Work is about to start on £1.5 million of flood defences to replace a century-old structure on the North Promenade in Cleethorpes.
Nearly 12,000 tonnes of rock will be delivered from Norway for the work – each rock size being up to four tonnes in weight.
The Environment Agency has secured £1.5 million to replace the the timber breakwater at the northern end of the North Promenade, next to Wonderland.
The area was left devastated by floods in 1953, when storms battered the Lincolnshire coast, destroying 24,000 homes.
Wonderland and the promenade were left in tatters, with wooden structures turned into matchsticks by the fierce storm and the Arcadia swept away.
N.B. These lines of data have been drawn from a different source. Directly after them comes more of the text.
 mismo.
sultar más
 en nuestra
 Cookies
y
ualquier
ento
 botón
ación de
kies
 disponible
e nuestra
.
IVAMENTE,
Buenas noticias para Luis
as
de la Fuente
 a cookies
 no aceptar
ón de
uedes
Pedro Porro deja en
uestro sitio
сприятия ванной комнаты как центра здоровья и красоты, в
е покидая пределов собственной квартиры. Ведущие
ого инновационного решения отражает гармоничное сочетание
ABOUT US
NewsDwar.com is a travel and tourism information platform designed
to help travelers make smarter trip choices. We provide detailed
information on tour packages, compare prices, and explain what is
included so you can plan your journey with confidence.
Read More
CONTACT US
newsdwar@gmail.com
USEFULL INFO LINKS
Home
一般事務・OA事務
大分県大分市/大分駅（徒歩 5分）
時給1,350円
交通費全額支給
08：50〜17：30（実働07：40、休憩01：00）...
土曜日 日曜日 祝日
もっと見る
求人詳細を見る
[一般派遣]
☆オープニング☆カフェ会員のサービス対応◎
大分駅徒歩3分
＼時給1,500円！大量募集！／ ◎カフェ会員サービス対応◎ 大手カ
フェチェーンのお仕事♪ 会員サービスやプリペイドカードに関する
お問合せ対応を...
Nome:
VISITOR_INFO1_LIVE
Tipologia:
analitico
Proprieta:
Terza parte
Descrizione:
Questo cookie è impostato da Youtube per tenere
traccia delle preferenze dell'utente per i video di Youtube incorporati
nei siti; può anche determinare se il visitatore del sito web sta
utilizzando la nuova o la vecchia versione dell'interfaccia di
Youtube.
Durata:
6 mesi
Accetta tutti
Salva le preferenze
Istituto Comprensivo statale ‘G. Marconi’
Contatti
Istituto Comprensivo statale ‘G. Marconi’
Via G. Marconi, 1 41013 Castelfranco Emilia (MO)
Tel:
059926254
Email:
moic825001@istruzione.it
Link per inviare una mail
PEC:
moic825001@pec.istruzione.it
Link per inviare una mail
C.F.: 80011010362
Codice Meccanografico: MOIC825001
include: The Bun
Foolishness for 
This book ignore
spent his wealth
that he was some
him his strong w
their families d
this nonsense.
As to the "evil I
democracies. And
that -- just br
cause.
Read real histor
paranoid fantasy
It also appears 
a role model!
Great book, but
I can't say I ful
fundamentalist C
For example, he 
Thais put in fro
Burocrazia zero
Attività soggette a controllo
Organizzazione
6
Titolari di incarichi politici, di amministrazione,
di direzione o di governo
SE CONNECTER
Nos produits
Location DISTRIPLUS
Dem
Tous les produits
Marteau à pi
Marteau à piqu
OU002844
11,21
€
Work will now start on Monday, April 24, to replace the existing timber groyne with a Y-shaped groyne made from rocks.
Officials say this is the most effective shape for the tidal movements around the area and is the most cost-efficient in terms of long-term maintenance.
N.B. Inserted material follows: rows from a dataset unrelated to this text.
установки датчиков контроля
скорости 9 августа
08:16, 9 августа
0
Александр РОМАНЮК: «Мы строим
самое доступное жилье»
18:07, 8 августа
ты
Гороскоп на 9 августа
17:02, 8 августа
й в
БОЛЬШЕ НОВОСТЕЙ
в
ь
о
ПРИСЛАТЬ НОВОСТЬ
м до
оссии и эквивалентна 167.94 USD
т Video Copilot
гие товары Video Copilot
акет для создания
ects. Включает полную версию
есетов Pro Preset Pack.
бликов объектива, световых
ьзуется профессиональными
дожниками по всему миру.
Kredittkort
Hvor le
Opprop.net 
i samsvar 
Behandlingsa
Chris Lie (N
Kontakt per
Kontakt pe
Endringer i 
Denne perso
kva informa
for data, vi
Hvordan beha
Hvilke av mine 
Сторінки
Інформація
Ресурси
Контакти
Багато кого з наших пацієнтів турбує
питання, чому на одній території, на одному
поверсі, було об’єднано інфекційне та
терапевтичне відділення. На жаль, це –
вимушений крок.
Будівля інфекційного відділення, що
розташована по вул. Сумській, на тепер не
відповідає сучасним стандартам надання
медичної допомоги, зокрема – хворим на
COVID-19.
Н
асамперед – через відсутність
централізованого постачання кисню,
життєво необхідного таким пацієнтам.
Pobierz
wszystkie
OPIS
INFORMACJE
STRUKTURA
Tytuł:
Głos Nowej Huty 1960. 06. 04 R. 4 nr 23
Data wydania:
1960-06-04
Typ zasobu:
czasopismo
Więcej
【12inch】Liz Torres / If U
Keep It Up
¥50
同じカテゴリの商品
The new groyne will be half the length of the existing one, which will be refurbished as part of the scheme, and the work will take about 10 weeks to complete.
The groyne plays an important role in maintaining sand levels on the beach to reduce the impact of the waves on the sea walls, protecting this area of Cleethorpes from flooding.
Councillor Dave Watson, portfolio holder for the environment, said: “The 100-year-old groyne has come to the end of its natural life and is due for replacement.
“The new groyne is the most cost-efficient in terms of construction and on-going maintenance and additionally has been designed to re-establish the sand levels in this area.”
The remaining groynes between Wonderland and the Pier will also be partially refurbished as part of this project, with new timbers installed to prolong the groynes’ residual life.